▸ Document excerpt:
Staff Reporter

Portion of woman's liver transplanted into ailing son

Recipient passes the acute rejection phaseDonor's and recipient's livers expected to grow to required sizes in about three monthsBoth to be under observation for some more time

KOCHI: A portion of a woman's liver was cut out and transplanted into her 7-year-old son in a rare transplant surgery here, infusing new lease of life into the ailing child.

The 15-hour-long surgery at Lakeshore Hospital and Research Centre on December 5 last year involved a live donor unlike cadaver transplantation, where the organs of brain-dead patients are used.

Sreejith and his 30-year-old mother Maya underwent the surgery after a great deal of preparation on the part of the team of doctors. More than a month into the surgery, the doctors believe Sreejith has passed the acute rejection phase of the transplanted liver.

The donor and the recipient will be under observation for some more time with periodical check-ups. The donor's and the recipient's livers are expected to grow to the required sizes in about three months.

Addressing a press conference here on Monday, Philip Augustine, Medical Director of the hospital, and H. Ramesh, gastroenterology surgeon who led the team, emphasised on the coordination of the experts in various departments in making the surgery successful.

Explaining the process, Dr. Ramesh said the surgery had to take care of a number of small arteries and bile ducts while sewing the cut portion into the recipient's liver. This required the services of a vascular surgeon, plastic surgeon and anaesthetic expert to coordinate the procedures. A team of gastroenterologist and nephrologist provided support for the operation.

▸ Provided data:

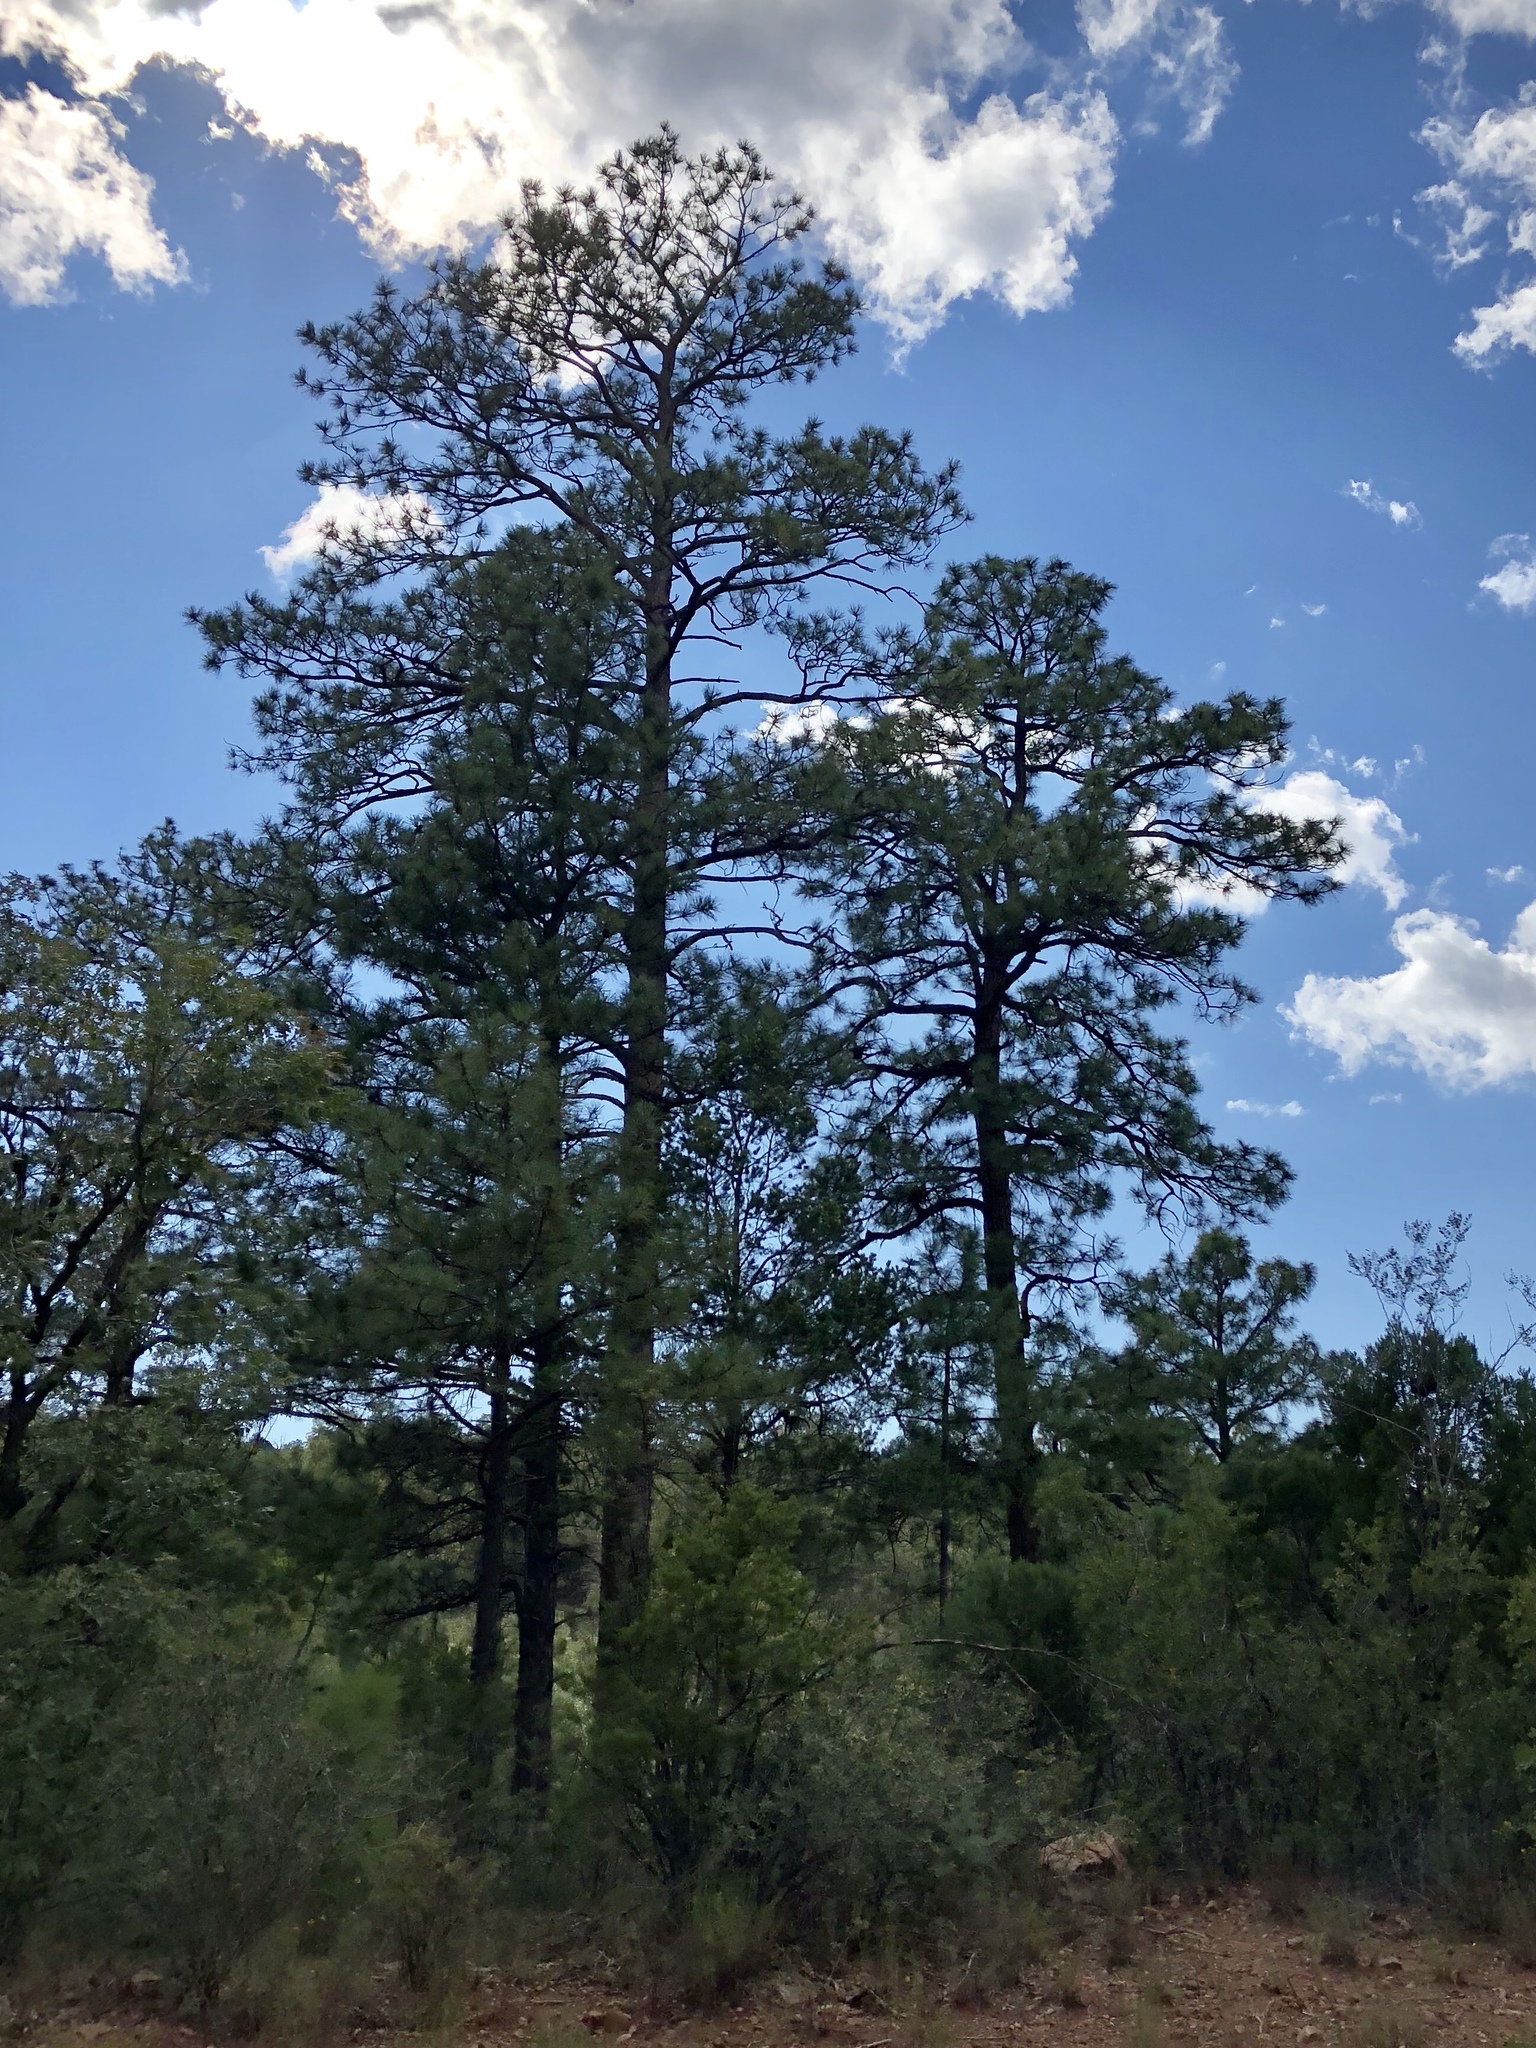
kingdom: Plantae
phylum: Tracheophyta
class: Pinopsida
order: Pinales
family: Pinaceae
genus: Pinus
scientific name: Pinus ponderosa
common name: Western yellow-pine
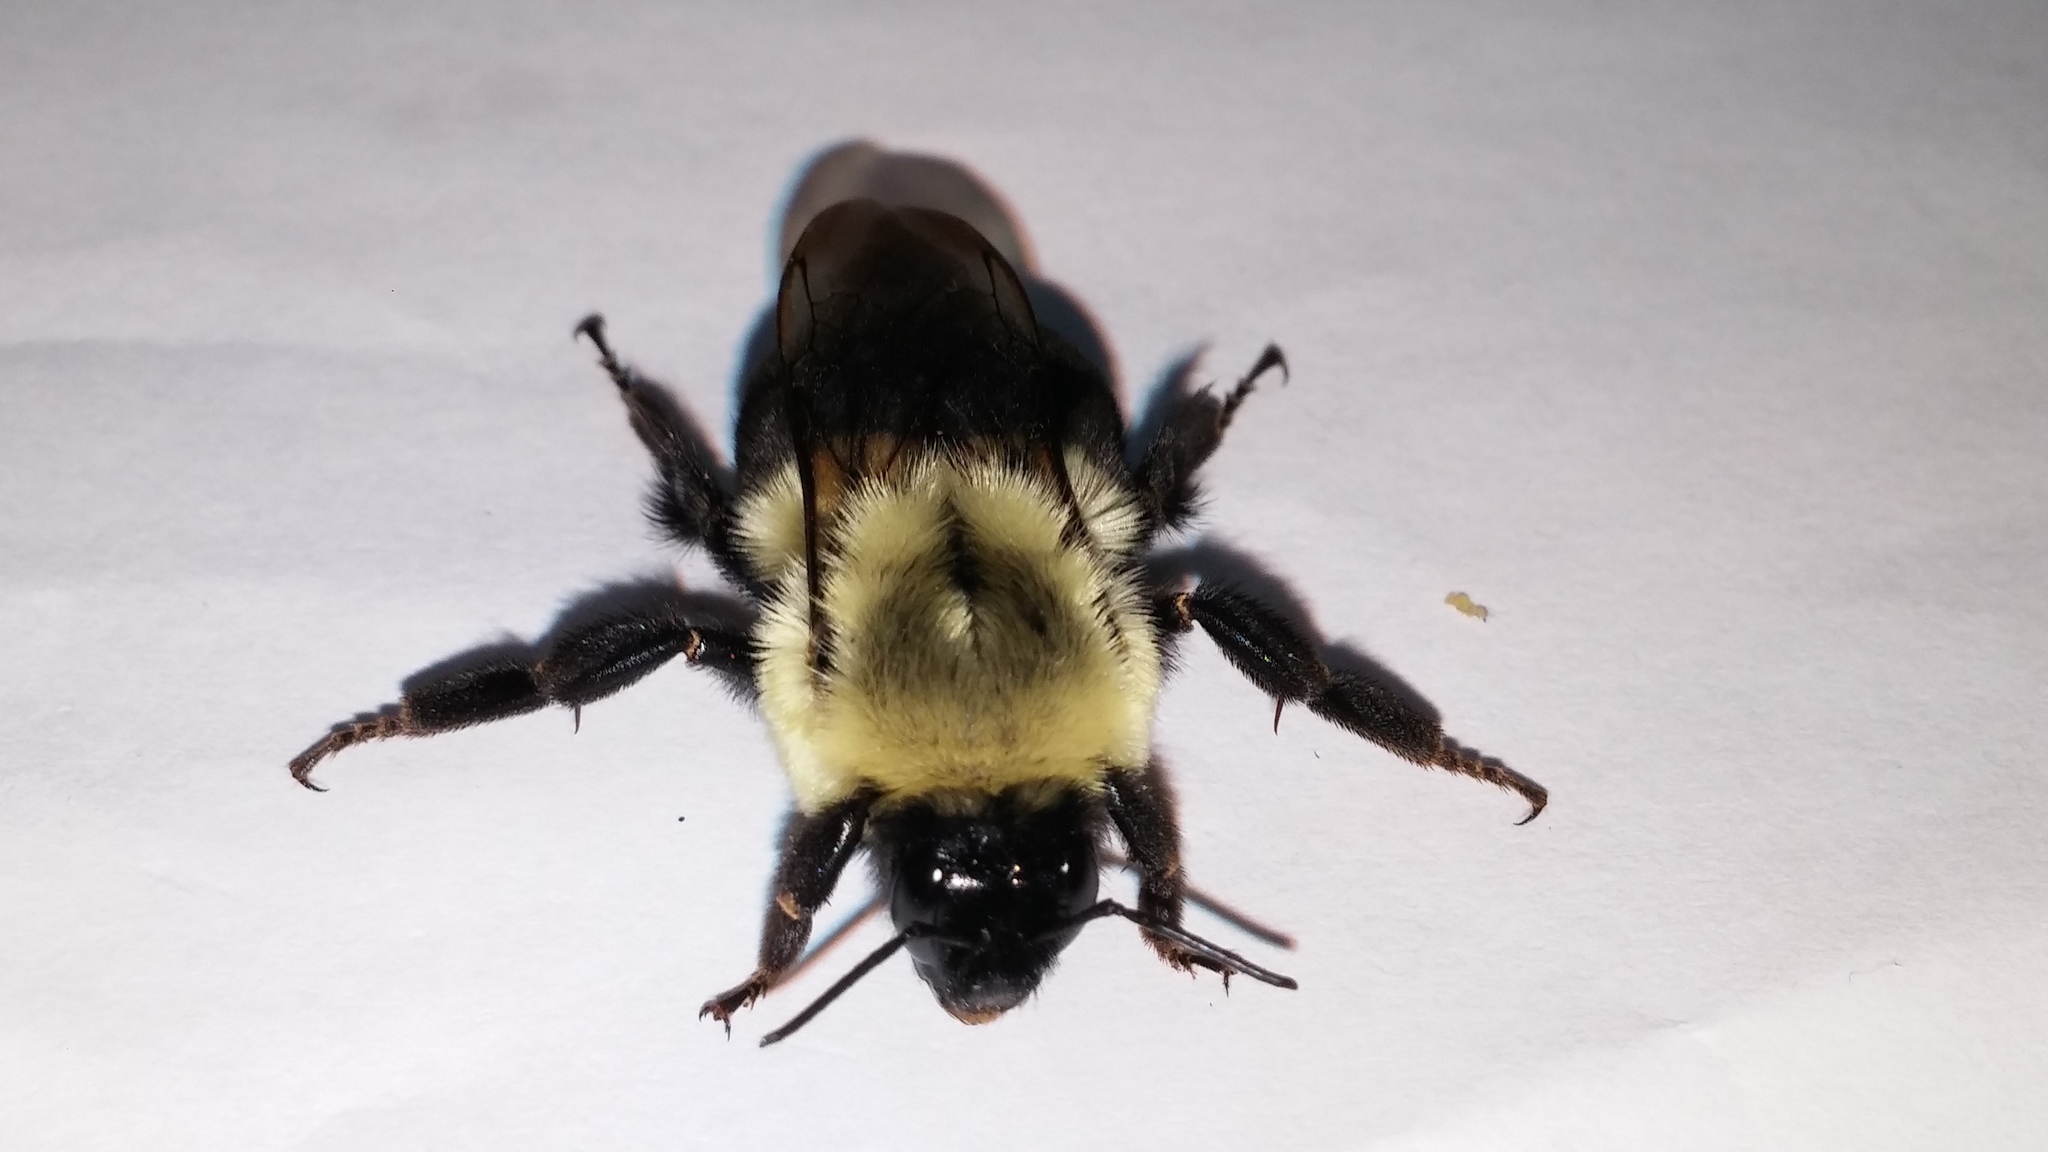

▸ Exercise set:
1. List every kind of specialist named in the last paragraph of the news report on the liver transplant.
2. Copy the news report on the liver transplant word for word, from "The donor and" up to and including "the surgery successful.".
3. Carry the news report on the liver transplant forward from the point where it ends.
The records have no connection to the news report on the liver transplant above.

▸ Answer section:
1. vascular surgeon, plastic surgeon, anaesthetic expert, gastroenterologist, nephrologist

2.
The donor and the recipient will be under observation for some more time with periodical check-ups. The donor's and the recipient's livers are expected to grow to the required sizes in about three months.

Addressing a press conference here on Monday, Philip Augustine, Medical Director of the hospital, and H. Ramesh, gastroenterology surgeon who led the team, emphasised on the coordination of the experts in various departments in making the surgery successful.

3.
About one-third of the mother's liver was transplanted to the child. Sreejith, who first came to the hospital about two years ago, was diagnosed with end-stage liver disease caused by cirrhosis. Liver transplantation is the last resort for such cases.

Though the child was born normal, he developed jaundice two weeks after birth. He did not regain his health and his liver continued to deteriorate. As a result, his growth was stunted and he weighed only 12.5 kg. Doctors said he was not responding to any medication or other supportive treatments.

The recipient will be on drugs all through his life to help the body accommodate an external liver. The world is yet to know whether such medicines are required all through life, as the first such transplant took place in 1994 in Brazil and then in Tokyo, Dr. Ramesh said.

The cost of the surgery is about Rs.10 lakhs while that of cadaver transplant is about Rs.5 lakhs. In the U.S., such a surgery would cost anywhere between Rs. 75 lakhs and Rs. 2 crores.

Doctors Mohan Mathew, Head of Anaesthesia, Jose Tharayil, plastic surgeon, Ebby Abraham, nephrologist and Roy J. Mukkada, gastroenterologist were part of the team that performed the surgery.